Since you have UB in your code, your compiler is allowed to assume that doesn't happen. If it can detect this, it can change your complete function to a noop, as it can never be called in a valid program.

If it doesn't do so, the behaviour will depend on your processor and the caching linked to it. There, if the code after the joins uses the same core as the thread that read the boolean (before the join), you might even still have false in there without the need to invalidate the cache.

In practice, using Intel X86 processors, you will not see a lot of side effects from the race conditions as it has been made to invalidate the caches on write.

Answer 2

After writer.join() it guaranteed that unsafeBool == true.
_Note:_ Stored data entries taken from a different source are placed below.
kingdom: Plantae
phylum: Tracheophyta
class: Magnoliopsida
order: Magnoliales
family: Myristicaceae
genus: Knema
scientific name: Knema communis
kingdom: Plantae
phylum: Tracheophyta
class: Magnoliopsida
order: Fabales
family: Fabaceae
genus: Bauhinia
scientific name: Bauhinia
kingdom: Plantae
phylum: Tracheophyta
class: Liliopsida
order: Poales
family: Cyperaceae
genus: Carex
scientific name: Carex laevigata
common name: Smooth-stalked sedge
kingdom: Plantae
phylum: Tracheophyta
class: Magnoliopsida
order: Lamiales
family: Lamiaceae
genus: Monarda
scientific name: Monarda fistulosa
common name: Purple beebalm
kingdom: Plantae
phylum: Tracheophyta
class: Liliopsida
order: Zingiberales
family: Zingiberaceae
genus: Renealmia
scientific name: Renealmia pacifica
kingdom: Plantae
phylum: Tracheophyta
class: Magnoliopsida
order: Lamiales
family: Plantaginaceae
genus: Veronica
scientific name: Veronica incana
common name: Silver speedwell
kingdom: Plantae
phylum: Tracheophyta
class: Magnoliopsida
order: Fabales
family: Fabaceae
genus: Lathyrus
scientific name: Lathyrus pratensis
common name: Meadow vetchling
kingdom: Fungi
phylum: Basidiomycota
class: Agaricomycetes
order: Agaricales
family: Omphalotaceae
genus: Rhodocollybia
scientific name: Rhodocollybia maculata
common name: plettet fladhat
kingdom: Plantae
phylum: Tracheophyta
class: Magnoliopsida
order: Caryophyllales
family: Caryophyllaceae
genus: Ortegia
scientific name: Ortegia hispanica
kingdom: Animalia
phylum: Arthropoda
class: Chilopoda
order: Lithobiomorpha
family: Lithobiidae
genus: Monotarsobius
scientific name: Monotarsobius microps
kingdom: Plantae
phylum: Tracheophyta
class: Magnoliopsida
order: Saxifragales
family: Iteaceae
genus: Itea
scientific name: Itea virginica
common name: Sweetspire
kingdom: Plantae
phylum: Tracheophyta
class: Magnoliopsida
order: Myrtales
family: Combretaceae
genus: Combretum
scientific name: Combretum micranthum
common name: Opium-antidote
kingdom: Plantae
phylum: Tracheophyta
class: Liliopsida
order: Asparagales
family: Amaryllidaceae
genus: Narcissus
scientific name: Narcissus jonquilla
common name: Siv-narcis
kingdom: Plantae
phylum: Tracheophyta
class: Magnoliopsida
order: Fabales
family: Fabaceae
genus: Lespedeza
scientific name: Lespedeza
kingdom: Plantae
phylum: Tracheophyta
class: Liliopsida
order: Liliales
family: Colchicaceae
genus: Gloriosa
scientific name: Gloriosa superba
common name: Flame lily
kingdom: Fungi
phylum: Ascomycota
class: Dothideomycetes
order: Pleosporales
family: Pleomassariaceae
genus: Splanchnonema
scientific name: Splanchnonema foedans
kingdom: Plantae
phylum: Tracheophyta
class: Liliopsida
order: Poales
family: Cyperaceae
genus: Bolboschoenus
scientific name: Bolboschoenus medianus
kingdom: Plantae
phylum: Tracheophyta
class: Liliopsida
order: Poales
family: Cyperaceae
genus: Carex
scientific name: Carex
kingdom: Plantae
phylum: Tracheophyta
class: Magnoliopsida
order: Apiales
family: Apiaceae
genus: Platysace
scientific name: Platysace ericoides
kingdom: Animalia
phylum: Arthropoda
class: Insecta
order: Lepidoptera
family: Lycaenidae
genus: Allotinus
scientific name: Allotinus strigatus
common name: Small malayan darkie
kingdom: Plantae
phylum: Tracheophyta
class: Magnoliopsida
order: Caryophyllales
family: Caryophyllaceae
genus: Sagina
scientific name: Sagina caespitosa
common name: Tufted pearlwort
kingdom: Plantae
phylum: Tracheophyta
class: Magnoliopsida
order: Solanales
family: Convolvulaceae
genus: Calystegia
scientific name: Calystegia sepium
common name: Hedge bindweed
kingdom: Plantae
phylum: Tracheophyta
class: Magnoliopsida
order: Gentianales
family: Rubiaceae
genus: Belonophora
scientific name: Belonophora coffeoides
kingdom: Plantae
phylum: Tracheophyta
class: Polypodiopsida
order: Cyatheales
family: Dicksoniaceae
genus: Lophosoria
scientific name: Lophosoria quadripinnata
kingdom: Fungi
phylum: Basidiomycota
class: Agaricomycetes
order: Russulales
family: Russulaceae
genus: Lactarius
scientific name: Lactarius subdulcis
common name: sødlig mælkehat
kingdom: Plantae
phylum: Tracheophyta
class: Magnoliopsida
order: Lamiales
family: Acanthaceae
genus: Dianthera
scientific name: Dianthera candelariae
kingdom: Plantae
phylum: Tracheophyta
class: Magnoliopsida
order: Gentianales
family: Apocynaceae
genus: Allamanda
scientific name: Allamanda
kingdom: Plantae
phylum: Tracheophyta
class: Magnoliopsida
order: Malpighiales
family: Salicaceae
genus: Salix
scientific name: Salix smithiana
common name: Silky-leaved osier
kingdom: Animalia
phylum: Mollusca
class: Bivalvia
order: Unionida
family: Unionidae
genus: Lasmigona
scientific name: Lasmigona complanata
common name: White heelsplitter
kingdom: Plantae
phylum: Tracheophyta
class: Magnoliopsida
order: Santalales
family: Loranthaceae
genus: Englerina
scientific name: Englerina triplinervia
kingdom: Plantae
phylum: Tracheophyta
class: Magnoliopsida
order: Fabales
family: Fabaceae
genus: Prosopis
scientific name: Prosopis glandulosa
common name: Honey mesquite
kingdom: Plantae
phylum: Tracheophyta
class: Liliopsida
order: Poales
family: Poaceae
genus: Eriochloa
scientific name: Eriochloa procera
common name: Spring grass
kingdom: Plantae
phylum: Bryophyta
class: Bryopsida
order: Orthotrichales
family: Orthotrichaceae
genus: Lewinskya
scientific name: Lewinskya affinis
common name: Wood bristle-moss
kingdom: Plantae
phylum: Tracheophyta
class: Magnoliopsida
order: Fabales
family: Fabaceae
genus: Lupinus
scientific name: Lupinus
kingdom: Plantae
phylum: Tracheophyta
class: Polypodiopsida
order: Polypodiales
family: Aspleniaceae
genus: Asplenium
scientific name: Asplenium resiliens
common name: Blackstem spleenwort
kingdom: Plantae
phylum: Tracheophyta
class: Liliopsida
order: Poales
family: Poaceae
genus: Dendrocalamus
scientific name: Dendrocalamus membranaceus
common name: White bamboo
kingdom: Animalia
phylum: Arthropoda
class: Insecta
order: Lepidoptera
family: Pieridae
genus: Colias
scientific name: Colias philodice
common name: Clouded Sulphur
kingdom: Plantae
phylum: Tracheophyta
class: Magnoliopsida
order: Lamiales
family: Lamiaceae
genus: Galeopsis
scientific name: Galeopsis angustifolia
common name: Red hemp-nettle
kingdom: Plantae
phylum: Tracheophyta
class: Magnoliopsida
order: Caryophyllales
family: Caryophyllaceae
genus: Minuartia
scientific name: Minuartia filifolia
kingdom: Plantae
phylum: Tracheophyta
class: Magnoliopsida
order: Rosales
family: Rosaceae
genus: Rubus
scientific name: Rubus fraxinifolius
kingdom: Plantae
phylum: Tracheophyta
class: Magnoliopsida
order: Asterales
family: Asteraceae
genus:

But in reader thread the access to it is a data race.

Answer 3

Some implementations guarantee that any attempt to read the value of a word-size-or-smaller object that isn't qualified volatile around the time that it changes will either yield an old or new value, chosen arbitrarily. In cases where this guarantee would be useful, the cost for a compiler to consistently uphold it would generally be less than the cost of working around its absence (among other things, because any ways by which programmers could work around its absence would restrict a compiler's freedom to choose between an old or new value).

In some other implementations, however, even operations that would seem like they should involve a single read of a value might yield code that combines the results from multiple reads. When ARM gcc 9.2.1 is invoked with command-line arguments -xc -O2 -mcpu=cortex-m0 and given:

#include <stdint.h>
#include <string.h>
#if 1
uint16_t test(uint16_t *p)
{
    uint16_t q = *p;
    return q - (q >> 15);
}

it generates code which reads from *p and then from *(int16_t*)p, shifts the latter right by 15, and adds that to the former. If the value of *p were to change between the two reads, this could cause the function to return 0xFFFF, a value which should be impossible.

Unfortunately, many people who design compilers so that they will always refrain from "splitting" reads in such fashion think such behavior is sufficiently natural and obvious that there's no particular reason to expressly document the fact that they never do anything else. Meanwhile, some other compiler writers figure that because the Standard allows compilers to split reads even when there's no reason to (splitting the read in the above code makes it bigger and slower than it would be if it simply read the value once) any code that would rely upon compilers refraining from such "optimizations" is "broken".